The Beef Checkoff is up Tuesday for a federal court hearing where anything could happen from dismissal of the challenging lawsuit to a temporary restraining order for the plaintiff’s.

The Beef Checkoff refers to money for marketing and research, including food safety research, to promote the cattle industry. The Beef Promotion and Research Act of 1985 gives the Secretary of Agriculture the power to impose a $1 per head charge each time cattle are sold.

BeefCheckoff_406x250The latest challenge to the Beef Checkoff was filed May in U.S. District Court in Great Falls, MT. The Billings, MT, Ranchers-Cattlemen Action Legal Fund of the Stockgrowers of America – usually referred to as R-CALF, sued Secretary of Agriculture Tom Vilsack over program details.

At Tuesday’s hearings, U.S. District Court Judge Brian Morris, appointed by President Barack Obama in 2013, will have an opportunity to sort out some of the completing motions that have been going back and forth.

The $1 per head Checkoff is split between a national fund, known as the Cattlemen’s Beef Promotion and Research Fund, and a qualified state beef council (QSBC), in most states.

R-CALF sued, claiming the U.S. Department of Agriculture does not have a “procedure by which a cattle producer who disagrees with the Montana Beef Council’s message.”

However, attorneys for USDA said such a procedure does exist and there is an opt-out option that was found consistent with the First Amendment.

In a 2005 Supreme Court case, promotions like those funded by the Montana Beef Council, were found to be “government speech” and therefore legal.

R-CALF attorneys are telling Judge Morris that the Montana Beef Council is not sufficiently under USDA control for the 2005 standard to apply to it.

The Supreme Court found that “compelled funding of government speech does not alone raise First Amendment concerns” and there is no right not to fund government speech.

R-CALF want Judge Morris to issue a Temporary Restraining Order to prevent any Beef Checkoff dollars from going too or being used by the Montana Beef Council without “the payer’s affirmative consent” and until the court can act on the plaintiff’s motion for a summary judgement.

The freshness of the 2005 high court case, known as Johanns v. Livestock Marketing Association, may be a factor in why attorneys for both R-CALF and USDA say they are prepared to go to trial without the need for any pre-trial discovery or depositions.

But government attorneys do not think it should get that far because, they argue, R-CALF lacks standing to continue the case, which they say was brought on a misunderstanding since all Checkoff dollars can be re-directed to the national fund.

“Recognizing that all producers may not have been aware of the option to direct their full federal assessment to the Beef Board (particularly in light of language that was inadvertently removed from the Beef Order in 1995,) USDA recently issued a Notice of Proposed Rulemaking (NPRM) that proposes to make this option and procedures for exercising it explicit in the Beef Order,” USDA’s attorneys said.

“Specifically, the proposed rule would make it clear that producer may ‘choose to direct the full $1.00-per-head federal assessment to the Beef Board … in states where state statutes do not require producers to contribute a portion of the $1.00 per head federal assessment to the State beef council,” they added.

That, however, goes where R-CALF likely does not want to go, either.

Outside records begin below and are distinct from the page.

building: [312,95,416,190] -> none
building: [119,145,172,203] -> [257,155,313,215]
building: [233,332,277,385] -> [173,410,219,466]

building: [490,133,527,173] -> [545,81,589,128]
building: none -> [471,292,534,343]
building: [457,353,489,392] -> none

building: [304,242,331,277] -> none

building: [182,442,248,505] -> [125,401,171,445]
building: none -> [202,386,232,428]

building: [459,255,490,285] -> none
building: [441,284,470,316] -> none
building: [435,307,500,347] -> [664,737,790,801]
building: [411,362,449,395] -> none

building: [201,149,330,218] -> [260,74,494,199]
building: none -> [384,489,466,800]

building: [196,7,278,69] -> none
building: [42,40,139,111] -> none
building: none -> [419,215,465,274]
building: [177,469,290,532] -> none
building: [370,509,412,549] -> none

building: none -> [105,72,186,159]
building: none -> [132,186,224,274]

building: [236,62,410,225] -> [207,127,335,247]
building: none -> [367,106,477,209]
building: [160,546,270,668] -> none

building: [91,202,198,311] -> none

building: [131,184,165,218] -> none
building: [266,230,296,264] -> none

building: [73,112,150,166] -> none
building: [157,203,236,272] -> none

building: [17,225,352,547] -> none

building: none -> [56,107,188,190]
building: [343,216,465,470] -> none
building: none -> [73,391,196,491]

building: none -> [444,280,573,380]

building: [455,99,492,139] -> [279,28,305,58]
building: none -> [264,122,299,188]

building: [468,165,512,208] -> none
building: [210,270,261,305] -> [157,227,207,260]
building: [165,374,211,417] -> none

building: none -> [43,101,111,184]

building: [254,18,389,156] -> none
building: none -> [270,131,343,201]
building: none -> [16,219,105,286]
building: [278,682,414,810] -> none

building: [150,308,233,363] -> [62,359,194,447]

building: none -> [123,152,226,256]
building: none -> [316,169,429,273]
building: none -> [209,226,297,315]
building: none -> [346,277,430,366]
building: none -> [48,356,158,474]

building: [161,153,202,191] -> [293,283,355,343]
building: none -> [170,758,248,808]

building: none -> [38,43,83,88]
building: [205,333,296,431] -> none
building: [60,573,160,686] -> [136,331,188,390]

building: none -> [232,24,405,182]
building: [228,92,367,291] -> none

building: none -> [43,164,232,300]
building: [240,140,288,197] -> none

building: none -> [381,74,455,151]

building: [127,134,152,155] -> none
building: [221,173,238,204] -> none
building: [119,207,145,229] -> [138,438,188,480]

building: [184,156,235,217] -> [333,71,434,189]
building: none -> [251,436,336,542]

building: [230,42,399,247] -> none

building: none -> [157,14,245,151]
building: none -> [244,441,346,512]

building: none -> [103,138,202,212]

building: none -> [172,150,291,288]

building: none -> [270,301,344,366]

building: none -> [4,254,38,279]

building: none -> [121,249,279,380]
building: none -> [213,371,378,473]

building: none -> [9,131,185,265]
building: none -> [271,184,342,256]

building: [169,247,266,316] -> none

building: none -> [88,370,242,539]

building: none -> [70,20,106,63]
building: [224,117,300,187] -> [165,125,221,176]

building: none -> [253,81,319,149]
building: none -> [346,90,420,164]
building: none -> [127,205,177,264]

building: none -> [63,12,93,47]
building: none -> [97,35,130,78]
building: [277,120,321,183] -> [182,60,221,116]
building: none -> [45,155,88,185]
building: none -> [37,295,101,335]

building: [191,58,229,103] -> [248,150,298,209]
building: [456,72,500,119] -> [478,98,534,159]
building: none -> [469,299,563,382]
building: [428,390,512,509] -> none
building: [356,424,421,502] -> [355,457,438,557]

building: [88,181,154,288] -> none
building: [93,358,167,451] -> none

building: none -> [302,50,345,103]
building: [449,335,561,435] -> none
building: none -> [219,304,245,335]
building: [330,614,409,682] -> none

It competes against the larger Denver-based National Cattlemen’s Beef Association (NCBA). The two organizations frequently take opposing policy positions and NCBA manages the Beef Board.

R-CALF believes American beef should primarily be marketed as just that, made in the USA. It was an original and long-time supporter of County of Origin Labeling (COOL). NCBA, like most of the North American beef industry, favored killing COOL, especially after the World Trade Association ruled it was a non-tariff barrier to trade damaging Canada and Mexico.

“With COOL gone, there is now a worldwide effort to render the origins of U.S. cattle irrelevant on a global scale,” R-CALF’s CEO Bill Bullard wrote recently in a letter to the industry. “The effort includes relegating U.S. farmers and ranchers to nothing more than raw-product suppliers to the multinational meatpackers’ global supply chain.”